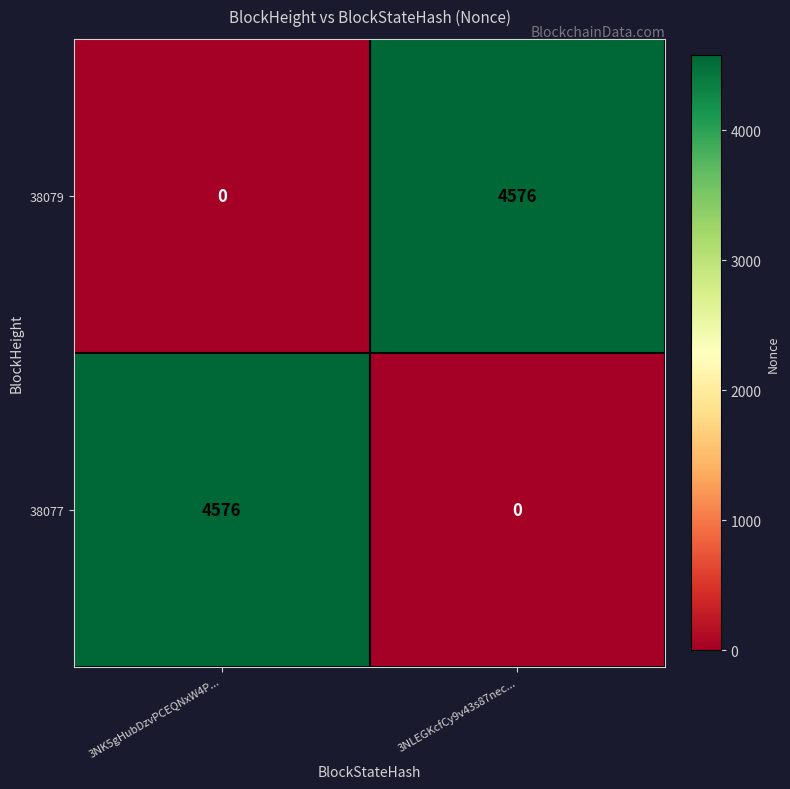

How many values in the 38077 series are below 4576?

1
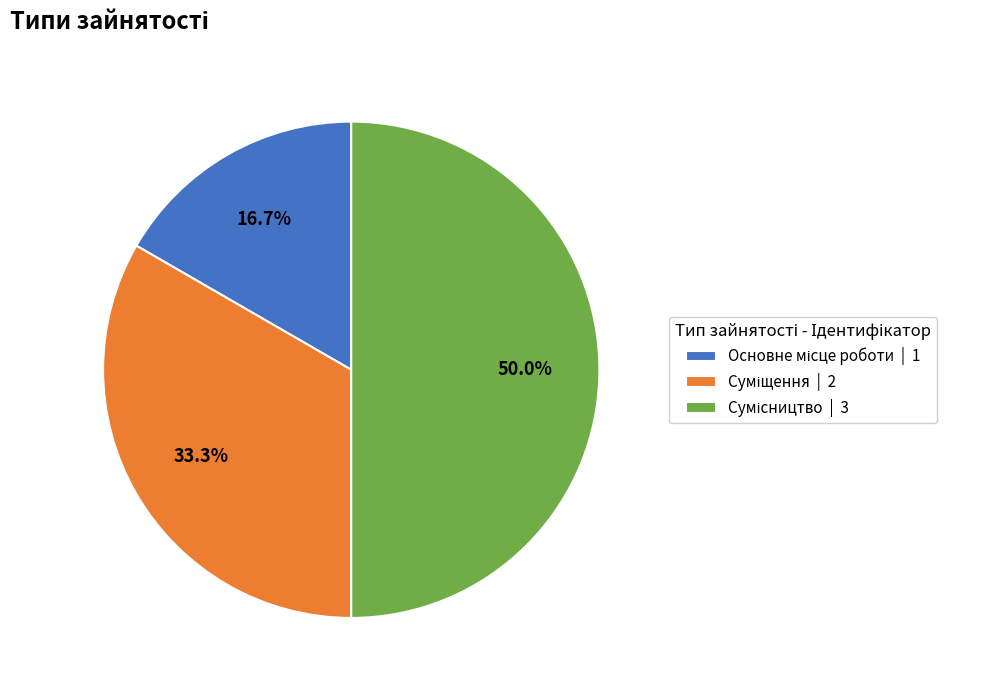

What percentage do Основне місце роботи and Суміщення together represent?

50.0%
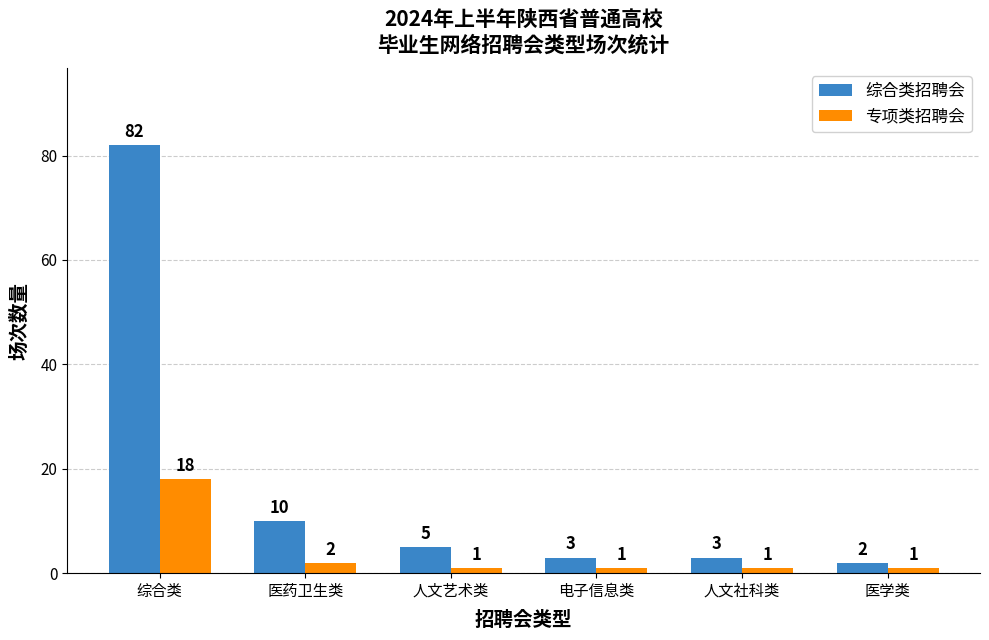

Which series changed the most between 综合类 and 人文社科类?

综合类招聘会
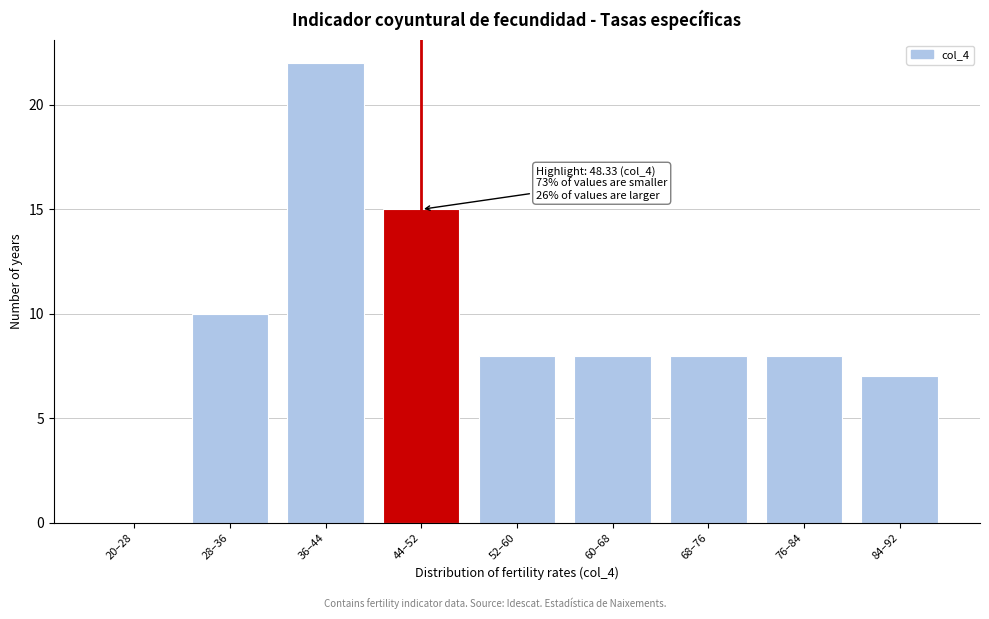

Reading right to left, what are all the values shown in this chart?

84–92=7	76–84=8	68–76=8	60–68=8	52–60=8	44–52=15	36–44=22	28–36=10	20–28=0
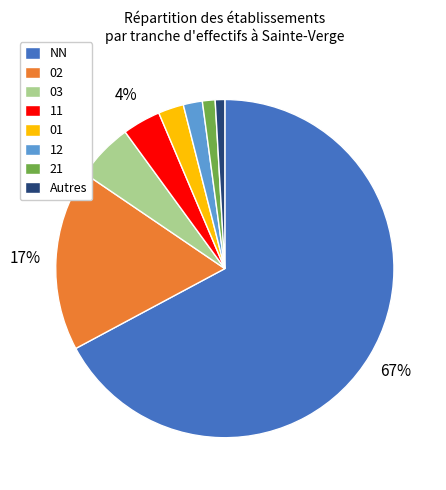

Combined, do 03 and Autres account for over 50%?

No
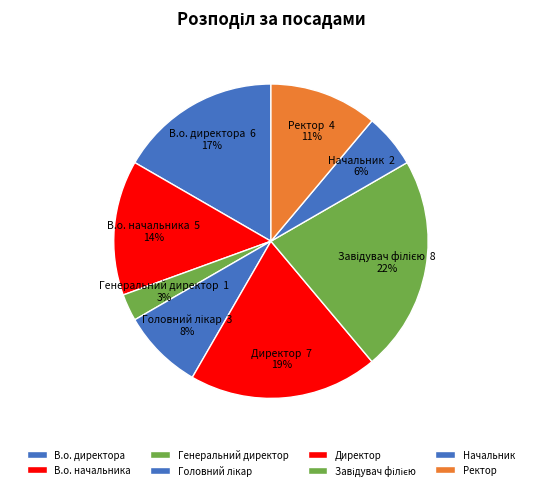

To the nearest percent, what is the average slice percentage?

12%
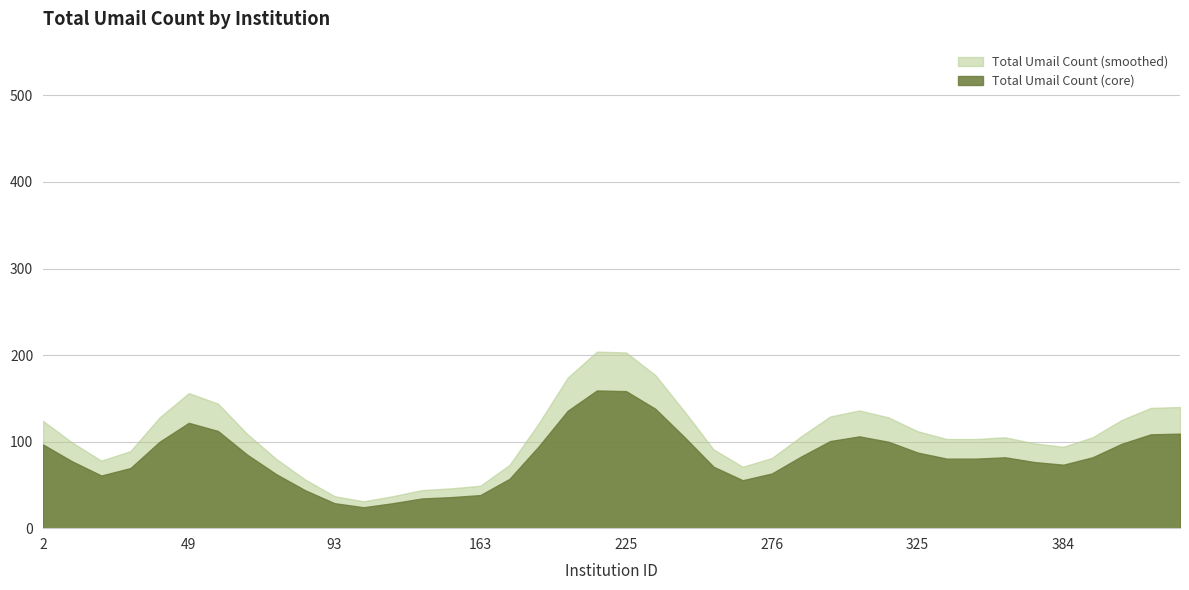

What is the minimum value shown in the chart?

24.2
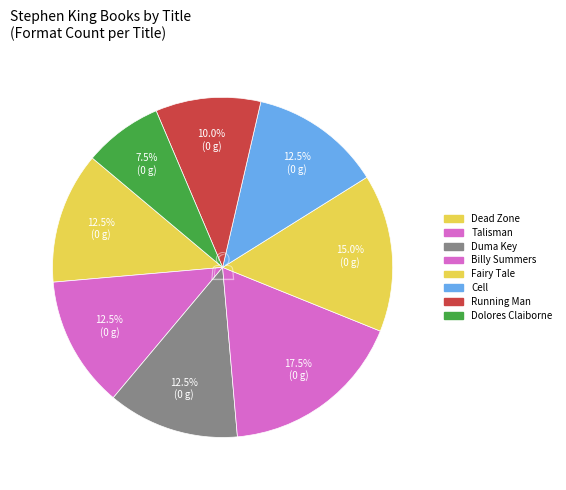

Count the number of slices in the pie.

8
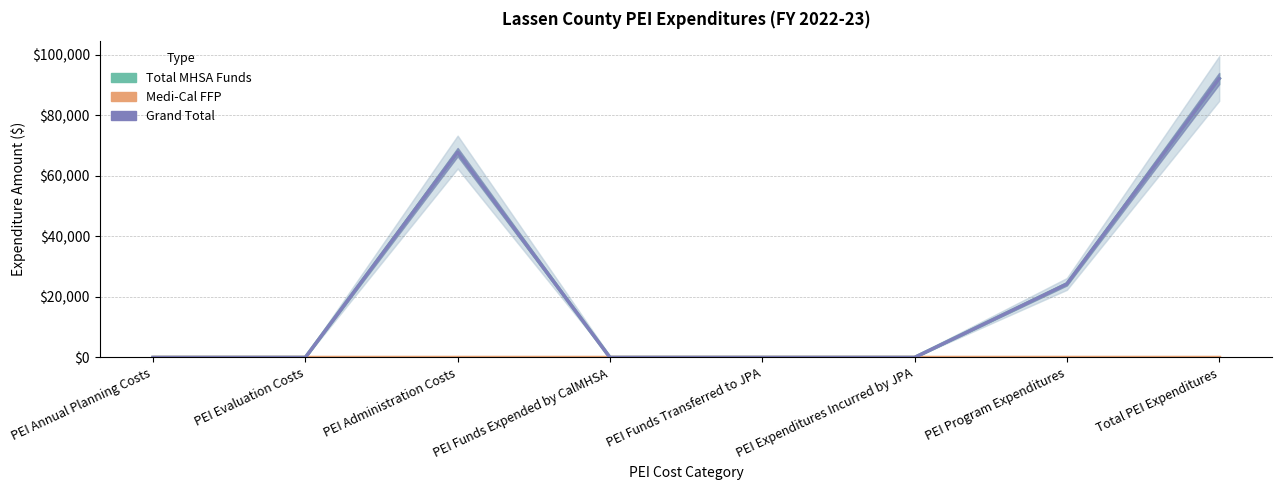

What is the label of the 2nd point from the right?

PEI Program Expenditures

+ + + +

#### Exercise objective:
Copy out all of the material above line for line, without changing anything, and leave the pictures out of your copy.

#### Result of the task:
How many values in the 38077 series are below 4576?

1

What percentage do Основне місце роботи and Суміщення together represent?

50.0%

Which series changed the most between 综合类 and 人文社科类?

综合类招聘会

Reading right to left, what are all the values shown in this chart?

84–92=7	76–84=8	68–76=8	60–68=8	52–60=8	44–52=15	36–44=22	28–36=10	20–28=0

Combined, do 03 and Autres account for over 50%?

No

To the nearest percent, what is the average slice percentage?

12%

What is the minimum value shown in the chart?

24.2

Count the number of slices in the pie.

8

What is the label of the 2nd point from the right?

PEI Program Expenditures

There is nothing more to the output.